President Cyril Ramaphosa at the Sustainable Infrastructure Development symposium.
Image: PresidencyZA via X

President Cyril Ramaphosa urged the private sector to channel its financial resources and technical expertise to the government’s latest drive to develop large-scale infrastructure projects to catalyse economic growth.

The president was speaking at the Sustainable Infrastructure Development Symposium South Africa in Cape Town on Tuesday. The event brings together government leaders, business leaders, investors and foreign delegates to discuss and plan infrastructure.

The event also served to release the Construction Book, which will include all earmarked infrastructure projects for implementation this year. The document includes 153 projects with a total capital expenditure of R158.54bn.

Ramaphosa said since the establishment of Infrastructure South Africa as the project co-ordinating arm of the state and the government’s infrastructure plan in 2020 and 2022 respectively, the government has learnt lessons which will be applied to infrastructure projects in future.

“There is a tendency to develop good infrastructure where we fail to maintain it and it later falls into disrepair. This is a drive we invested in because one of the challenges we found in this administration was the funding gap.”

The president made no bones about government being keen to see the private sector fund its projects over the coming years. However, he said, the private sector could provide assistance in the way of funding as well as technical expertise.

“It is estimated that to achieve our infrastructure goals we need almost R4.8-trillion to address the challenges we face as a country. And we need that from the public sector and the private sector to a much larger extent. That is why many of you are here, because the people with the money are here.

“It reminds me of a story of this person who was always in court for robbing banks. At some point the judge asked ‘why do you like robbing banks so much?’ The man said ‘because that is where the money is’. So, this is where the money is. We are not going to rob you.

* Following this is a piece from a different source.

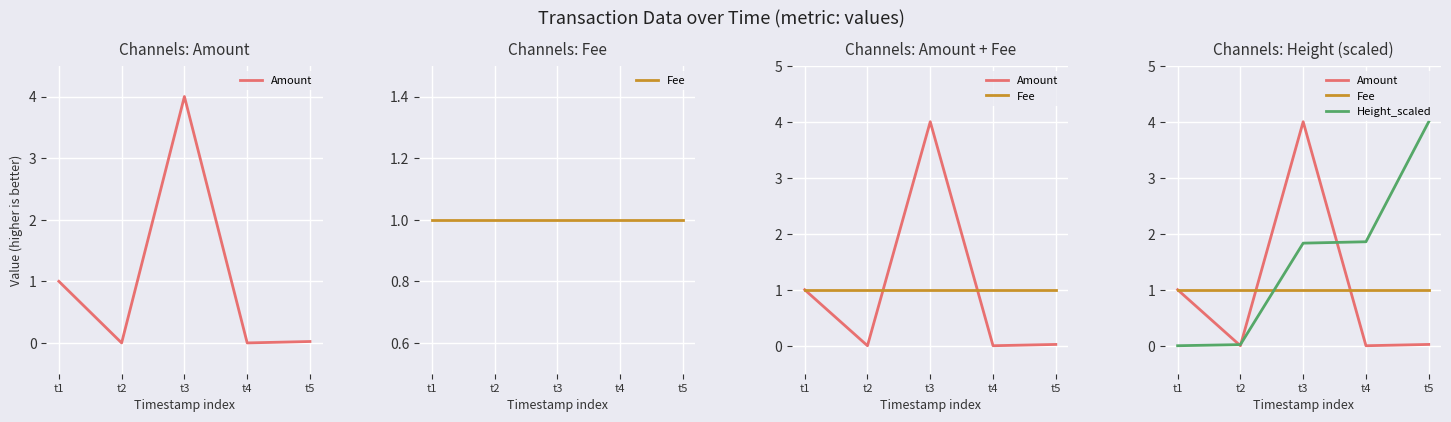

How many values in Amount are above zero?

3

We are inviting you to invest.”

He urged the private sector to co-operate with the state and ignore “doomsayers” who are pessimistic about South Africa’s growth and development prospects, calling on them to take on a child-like optimism about South Africa’s future.

“If you can be as imaginative as you were when you were younger and you longed to play with those yellow toy trucks, then you will see this is a country that is going somewhere.”

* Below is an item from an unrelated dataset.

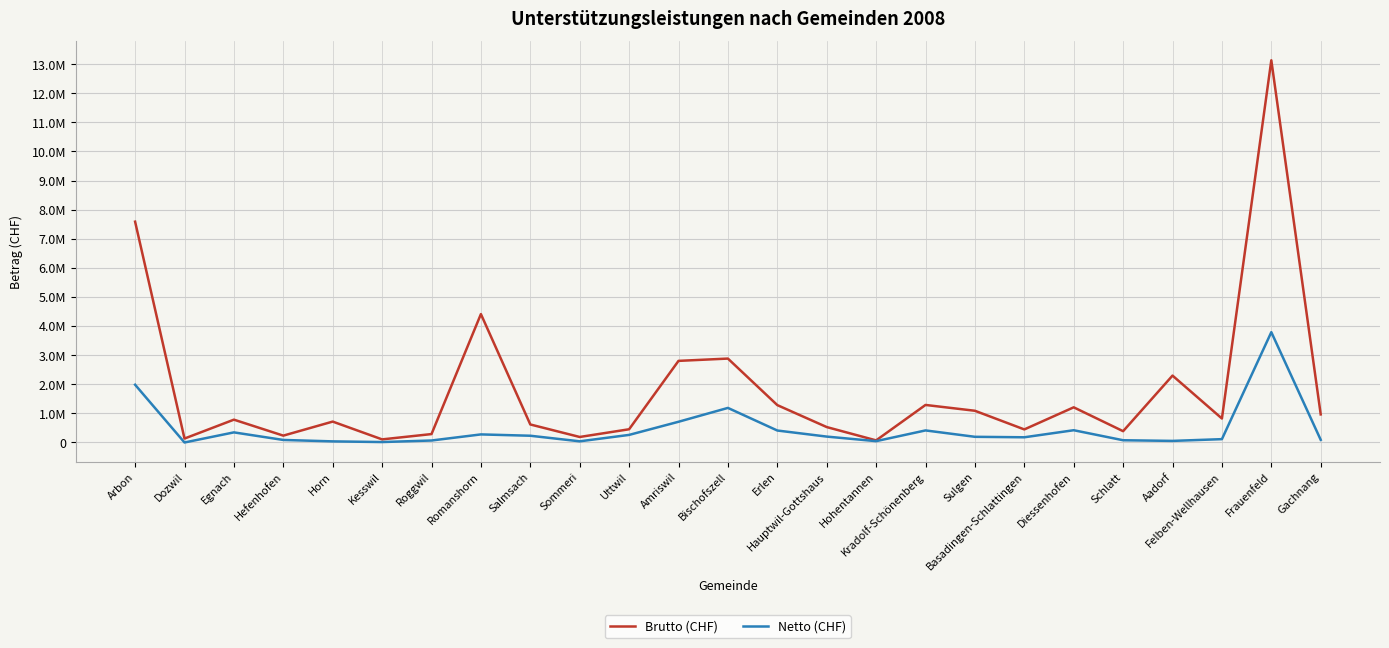

Where is the first local maximum for Brutto (CHF)?

Egnach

Highlighting the urgency of the continent’s need for infrastructure, Ramaphosa said Sub-Saharan Africa has the longest turnaround times on shipping and logistics of any region in the world.

Public works and infrastructure minister Sihle Zikalala said: “We must emerge with tangible agreements and plans to finance infrastructure as part of the plan for Africa’s development.”

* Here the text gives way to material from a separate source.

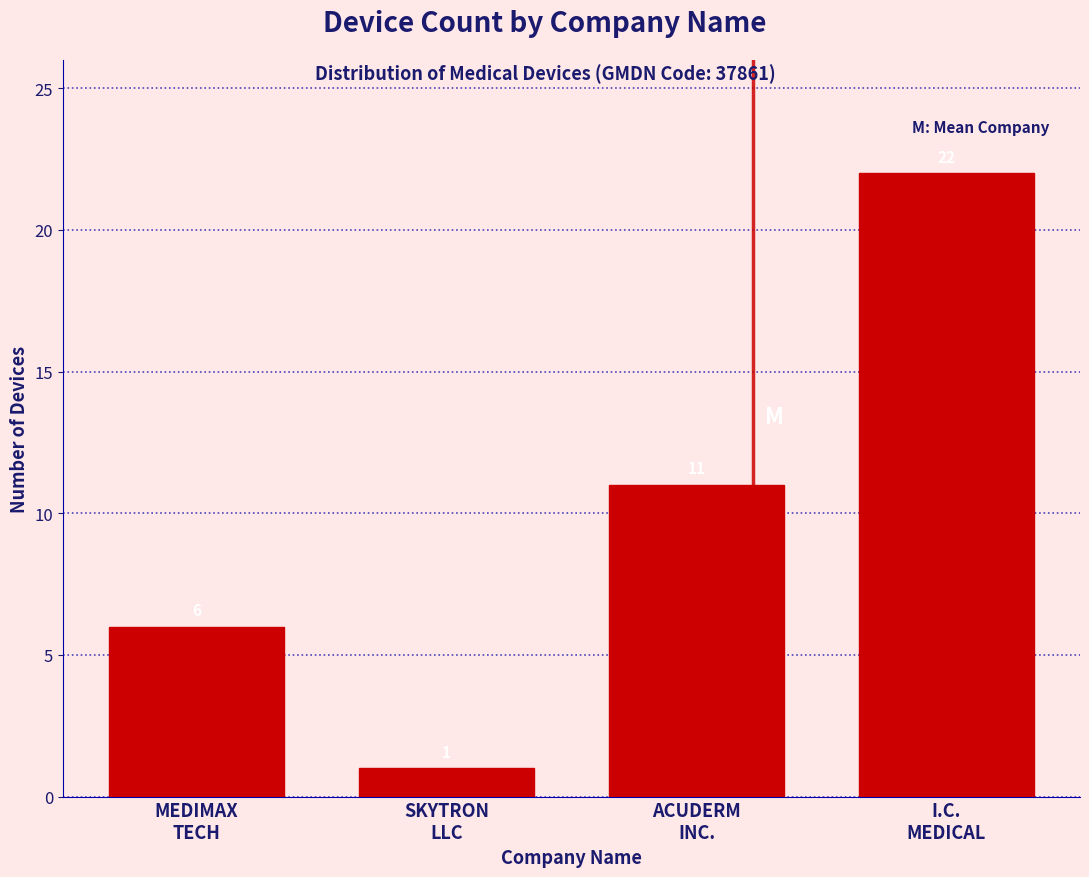

Reading right to left, transcribe all the data shown in this chart.

22	11	1	6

The minister added the government appreciated the private sector’s concerns about organised crime in the construction sector and vandalism and destruction of infrastructure, which remained rife, adding this was being confronted.

The Construction Book launched at the symposium outlined 12 projects worth more than R120bn for delivery in the next seven years:

  • a liquefied natural gas import terminal;
  • the Durban container terminal pier 1;
  • Port Elizabeth’s (Gqeberha's) berth A100 liquid bulk;
  • Ukuvuselela National Rail Development for automotive volumes;
  • health facilities refurbishment;
  • schools projects in Limpopo and KwaZulu-Natal;
  • Eskom’s Mossel Bay gas project;
  • Eskom’s Tubatse pumped hydro project;
  • phase 2 of Hammanskraal’s Rooiwal waste water project;
  • Amathole’s water bulk supply augmentation;
  • Nkhomazi special economic zone development; and
  • Namakwa special economic zone development.